IOC keeps exploring the possibility of acquisition, particularly in the field of E&P. The additional funds (following the increase in borrowing limits) may also be required in case of (any) acquisition, states an IOC note for consideration by its board. IOC holds E&P assets in Libya, Gabon, Iran and Nigeria. It is on the lookout for an oil producing company, mainly in Africa or in CIS countries, said a senior company official.
The new limit will make IOC the largest borrower in the public sector. The estimated borrowings of IOC as on March 31, 2008 are Rs 35,400 crore, an increase of Rs 8,300 crore over the previous year Rs 27,083 crore. Capital expenditure requirements for 2008-09 have been projected at Rs 10,500 crore, against the companys total fund requirement (on account of capex) of Rs 50,994 crore for the 11th Plan period. Despite the present borrowings, the company remains under-leveraged.
The additional borrowings are also a fallout of rising crude oil prices, a sustained increase in under-recoveries, coupled with the low liquidity of special oil bonds, which have impacted its working capital requirements. As on 31 December 2007, IOCs working capital in the form of inventory increased to Rs 28,971 crore. Failure by the government to revise domestic retail fuel prices in line with soaring global crude oil prices has resulted in a huge loss of revenuesnearly Rs 350 crore a day.

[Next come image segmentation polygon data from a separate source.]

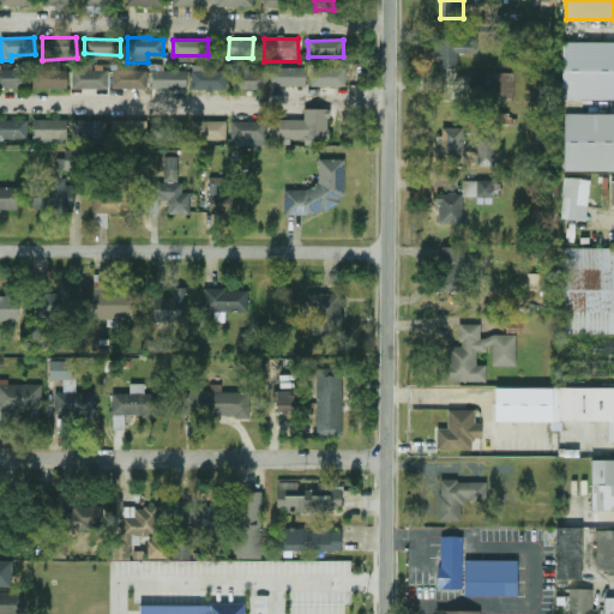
[(477,54),(477,42),(437,41),(435,68),(457,68),(458,53),(477,54)]
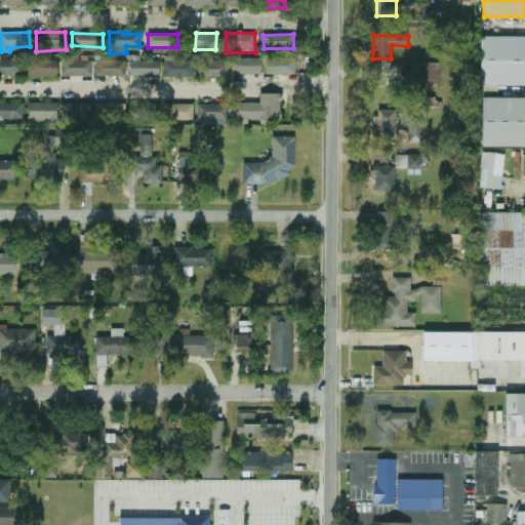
[(524,36),(482,36),(481,86),(524,85),(524,36)]
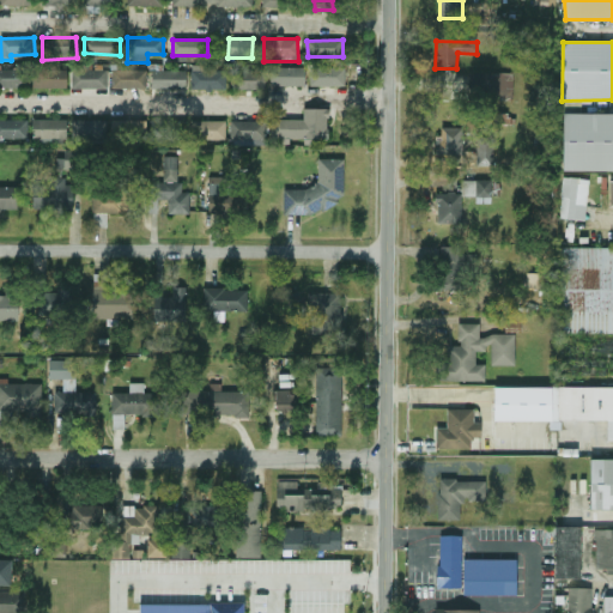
[(0,70),(0,87),(29,89),(29,65),(16,64),(16,70),(0,70)]
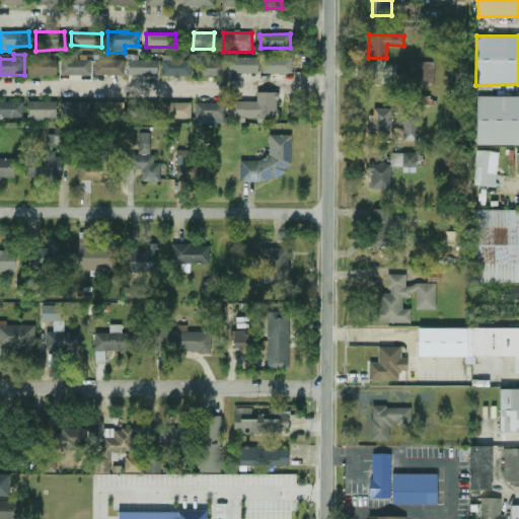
[(91,75),(92,60),(79,60),(79,55),(61,55),(61,75),(91,75)]
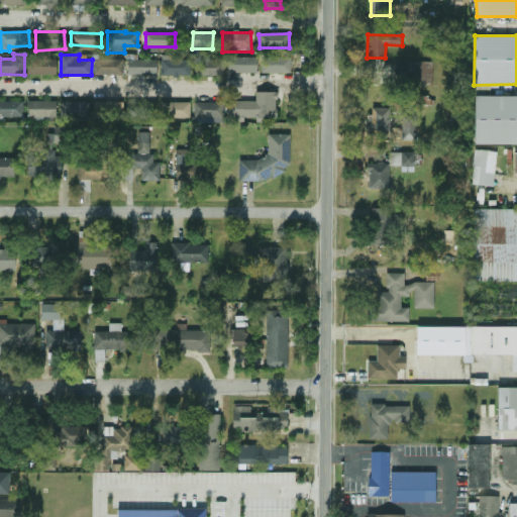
[(229,73),(257,73),(257,58),(229,57),(229,73)]
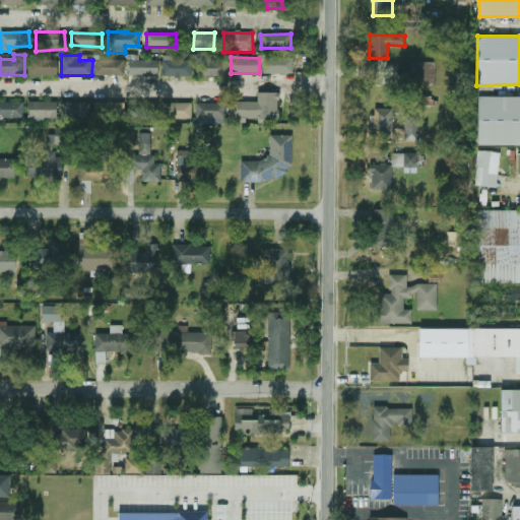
[(293,73),(293,58),(263,58),(263,73),(293,73)]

Further, constraints over the liquidity of the special oil bonds, including their non-SLR status, and oversupply of these bonds, have compounded the problems, forcing IOC to go in for higher borrowings. The board of IOC had on March 1, 2008 allowed the company to go in for increased borrowings of Rs 38,000 crore, which are within the limits laid down under Section 293 (1) (d) of the Companies Act.